=== About this task ===
List each line of the data in which the string "cTrader" appears.

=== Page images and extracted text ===
——

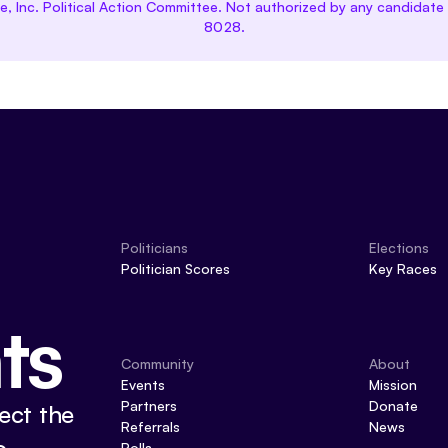
ce, Inc. Political Action Committee. Not authorized by any candida
8028.
Politicians
Elections
Politician Scores
Key Races
ts
Community
About
Events
Mission
Partners
Donate
ect the
Referrals
News
Polls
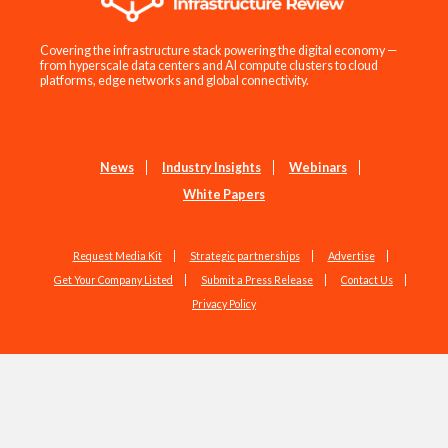
Covering the infrastructure stack powering the digital economy —
from hyperscale data centers and AI compute clusters to cloud
platforms, edge networks and global connectivity.
News
Industry Insights
Webinars
White Papers
Request Media Kit
Strategic partnerships
Advertise
Get Your Company Listed
Submit a Press Release
Contact Us
Privacy Policy
Copyright © 2026 EdgeIR.com. All Rights Reserved.
Web Design by
Studio1337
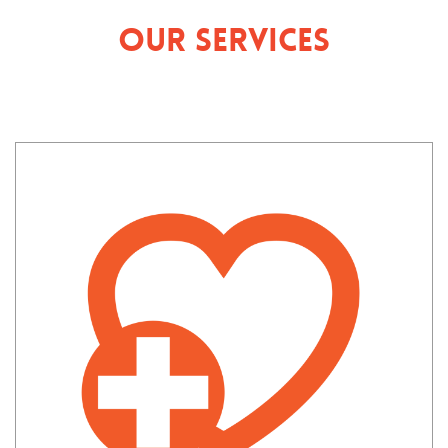
Our Services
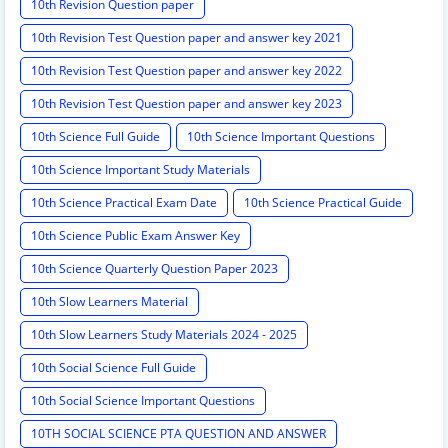
10th Revision Question paper
10th Revision Test Question paper and answer key 2021
10th Revision Test Question paper and answer key 2022
10th Revision Test Question paper and answer key 2023
10th Science Full Guide
10th Science Important Questions
10th Science Important Study Materials
10th Science Practical Exam Date
10th Science Practical Guide
10th Science Public Exam Answer Key
10th Science Quarterly Question Paper 2023
10th Slow Learners Material
10th Slow Learners Study Materials 2024 - 2025
10th Social Science Full Guide
10th Social Science Important Questions
10TH SOCIAL SCIENCE PTA QUESTION AND ANSWER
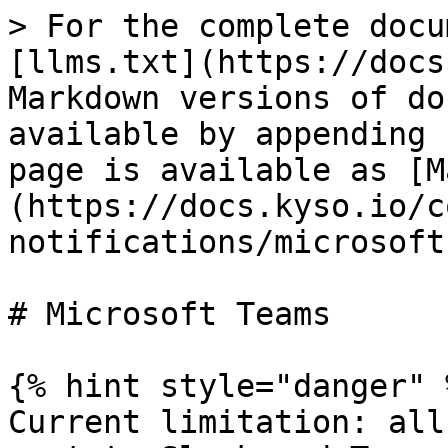
> For the complete docu
[llms.txt](https://docs
Markdown versions of do
available by appending 
page is available as [M
(https://docs.kyso.io/c
notifications/microsoft
# Microsoft Teams

{% hint style="danger" %
Current limitation: all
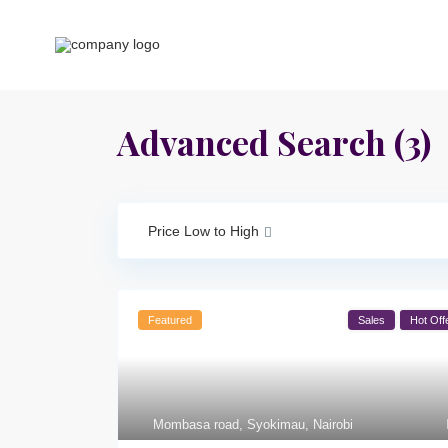
Advanced Search (3)
Price Low to High
Featured
Sales
Hot Off
Mombasa road
,
Syokimau
,
Nairobi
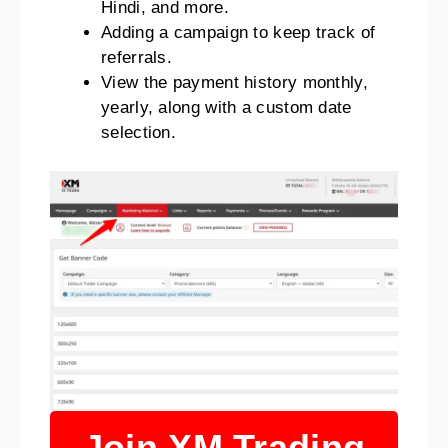
Hindi, and more.
Adding a campaign to keep track of
referrals.
View the payment history monthly,
yearly, along with a custom date
selection.
Join XM Trading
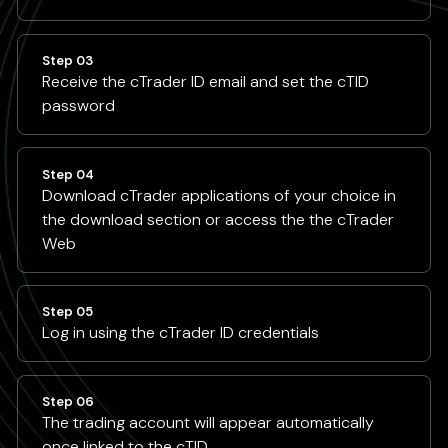
Step 03
Receive the cTrader ID email and set the cTID
password
Step 04
Download cTrader applications of your choice in
the download section or access the the cTrader
Web
Step 05
Log in using the cTrader ID credentials
Step 06
The trading account will appear automatically
once linked to the cTID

——

=== Response ===
Receive the cTrader ID email and set the cTID
Download cTrader applications of your choice in
the download section or access the the cTrader
Log in using the cTrader ID credentials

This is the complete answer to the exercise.